FIG. 1 is a block diagram of a prior art general purpose input/output interface implementation. Central processing unit 110 has 4 general purpose input/output ports 111 through 114 controlled by port controllers 121 through 124 (e.g., control registers). The GPIOs 111 through 114 communicate 4 respective voltage level indication signals 141 through 144 to switcher 130. Switcher 130 controls a voltage supply (not shown) output and is capable of providing 32 different levels of control. The conventional general purpose input/output interface implementation requires 4 general purpose input/output pins to control 16 different switcher levels. The signal 145 is used to inform the switcher 130 to start at a single preset voltage level for CPU 110 during power on. Furthermore, even with four general purpose input/output pins, the prior art interface is usually not able to utilize the remaining 16 levels of possible voltage supply control otherwise available with switcher 130.

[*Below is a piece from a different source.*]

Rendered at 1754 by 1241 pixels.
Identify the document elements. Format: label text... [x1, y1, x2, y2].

In addition to being limited in the number of levels a traditional systems can typically control, traditional systems also usually present indefinite timing characteristics which can be problematic. Traditional attempts at control of support operations are usually limited to progressive changes of one port or “level” at a time. For example, traditional attempts usually can not change from a level associated with GPIO port 111 directly to a level associated with GPIO port 114. Traditional control attempts usually involve a sequential change in which the controls (e.g., via port controller 122 and 123) for each intervening GPIO port (e.g., GPIO port 112 and 113) are altered before GPIO port 114. In addition, there is often a latency associated with multi-tasking events when modifying port controllers. A processor may change the values in port controller 121 an then perform other BIOS and/or operating system tasks before each change in a value of port controller 122, 123 and 124. In many cases the latency is indeterministic and slows implementation of desired CPU 110 voltage control level changes by switcher 130.

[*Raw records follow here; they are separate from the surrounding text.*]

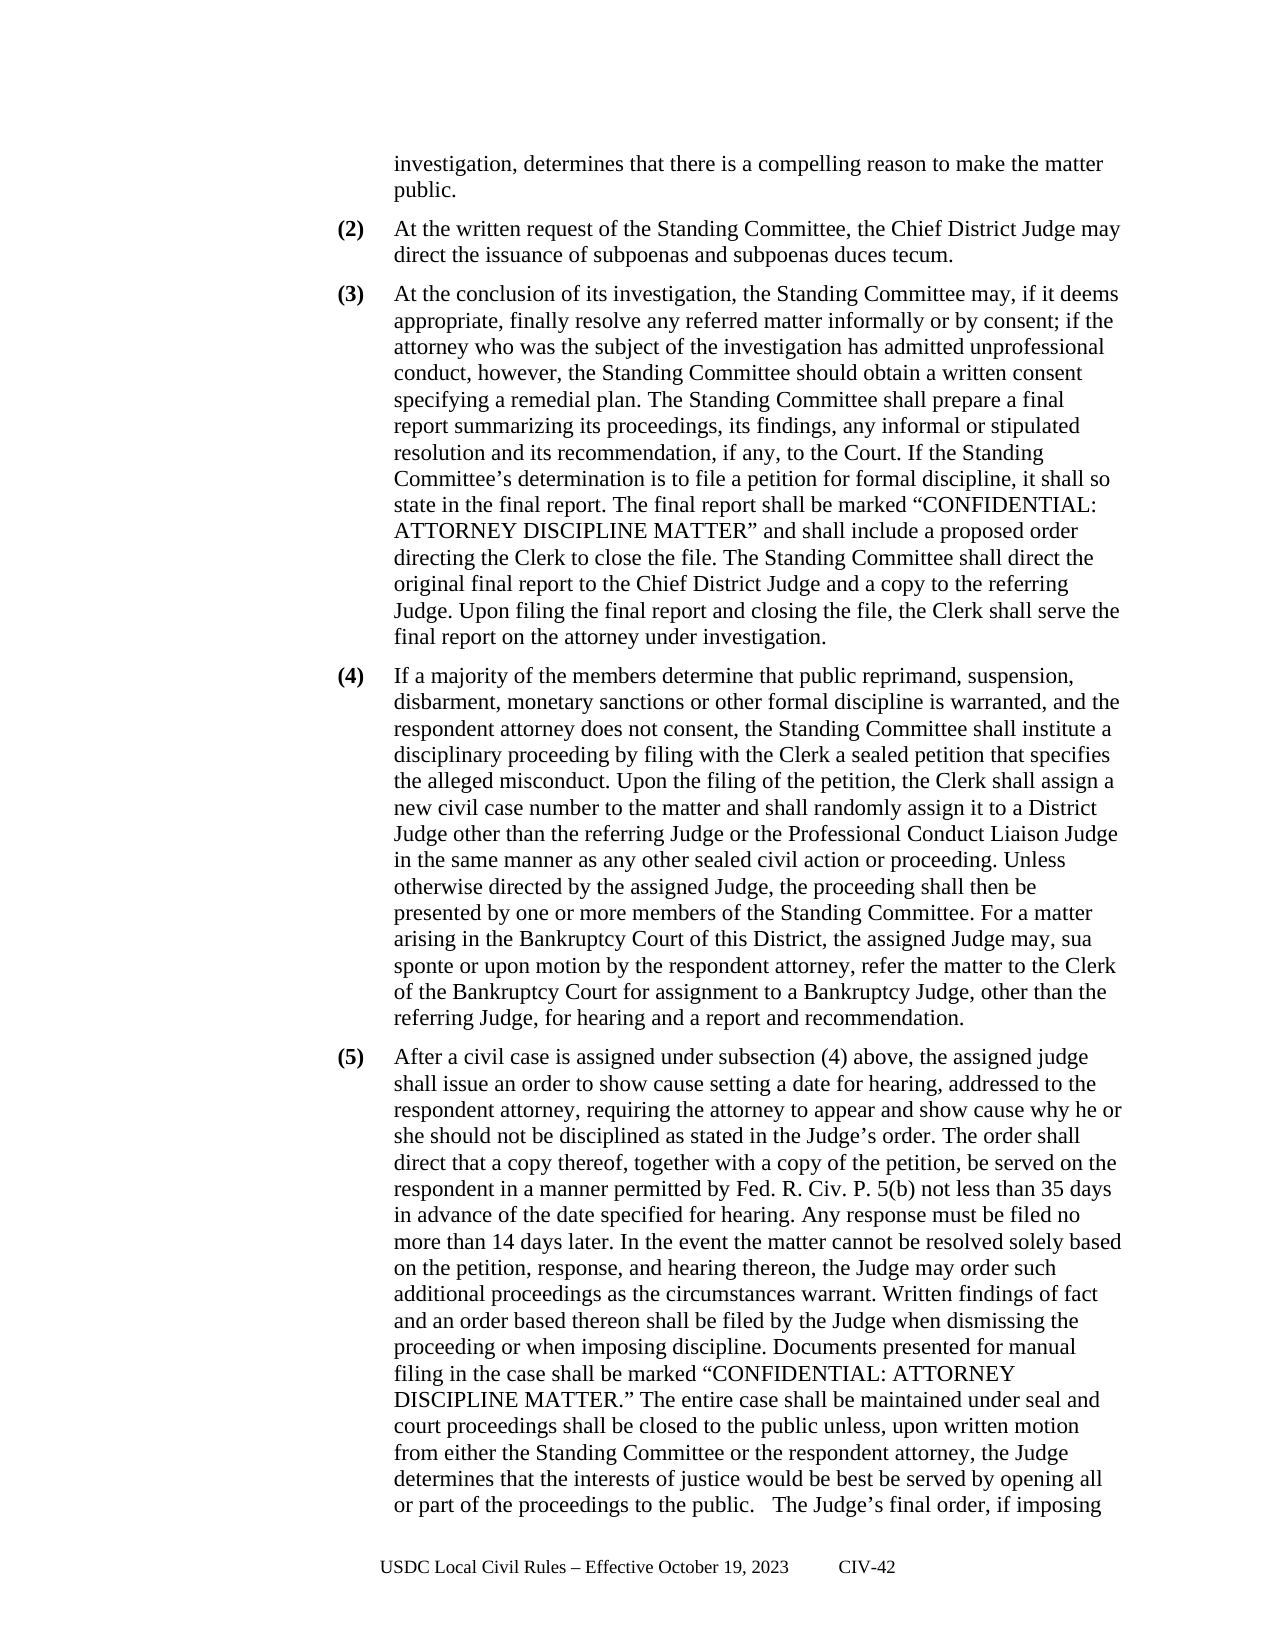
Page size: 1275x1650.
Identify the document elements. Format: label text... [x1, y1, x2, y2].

list If a majority of the members determine that public reprimand, suspension, disbarment, monetary sanctions or other formal discipline is warranted, and the respondent attorney does not consent, the Standing Committee shall institute a disciplinary proceeding by filing with the Clerk a sealed petition that specifies the alleged misconduct. Upon the filing of the petition, the Clerk shall assign a new civil case number to the matter and shall randomly assign it to a District Judge other than the referring Judge or the Professional Conduct Liaison Judge in the same manner as any other sealed civil action or proceeding. Unless otherwise directed by the assigned Judge, the proceeding shall then be presented by one or more members of the Standing Committee. For a matter arising in the Bankruptcy Court of this District, the assigned Judge may, sua sponte or upon motion by the respondent attorney, refer the matter to the Clerk of the Bankruptcy Court for assignment to a Bankruptcy Judge, other than the referring Judge, for hearing and a report and recommendation. [337, 662, 1125, 1031]
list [337, 1043, 1125, 1518]
list At the conclusion of its investigation, the Standing Committee may, if it deems appropriate, finally resolve any referred matter informally or by consent; if the attorney who was the subject of the investigation has admitted unprofessional conduct, however, the Standing Committee should obtain a written consent specifying a remedial plan. The Standing Committee shall prepare a final report summarizing its proceedings, its findings, any informal or stipulated resolution and its recommendation, if any, to the Court. If the Standing Committee’s determination is to file a petition for formal discipline, it shall so state in the final report. The final report shall be marked “CONFIDENTIAL: ATTORNEY DISCIPLINE MATTER” and shall include a proposed order directing the Clerk to close the file. The Standing Committee shall direct the original final report to the Chief District Judge and a copy to the referring Judge. Upon filing the final report and closing the file, the Clerk shall serve the final report on the attorney under investigation. [337, 280, 1125, 649]
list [337, 150, 1125, 203]
list At the written request of the Standing Committee, the Chief District Judge may direct the issuance of subpoenas and subpoenas duces tecum. [337, 215, 1125, 268]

Greater flexibility in controlling support functions often facilitates the potential for implementation of more complicated functionality schemes. More complicated functionality schemes usually permit greater processing efficiency and optimization. Although it is important to provide for flexible general purpose operations, traditional attempts typically consume precious connections and expend valuable placement resources. Deciding whether to dedicate significant resources for a general purpose support function is usually very hard. It is difficult to predict the applications that will be utilized on a particular system with a great degree of certainty. Thus, conventional designs usually either expend significant chip resources on general purpose pins or leave out the advantageous features.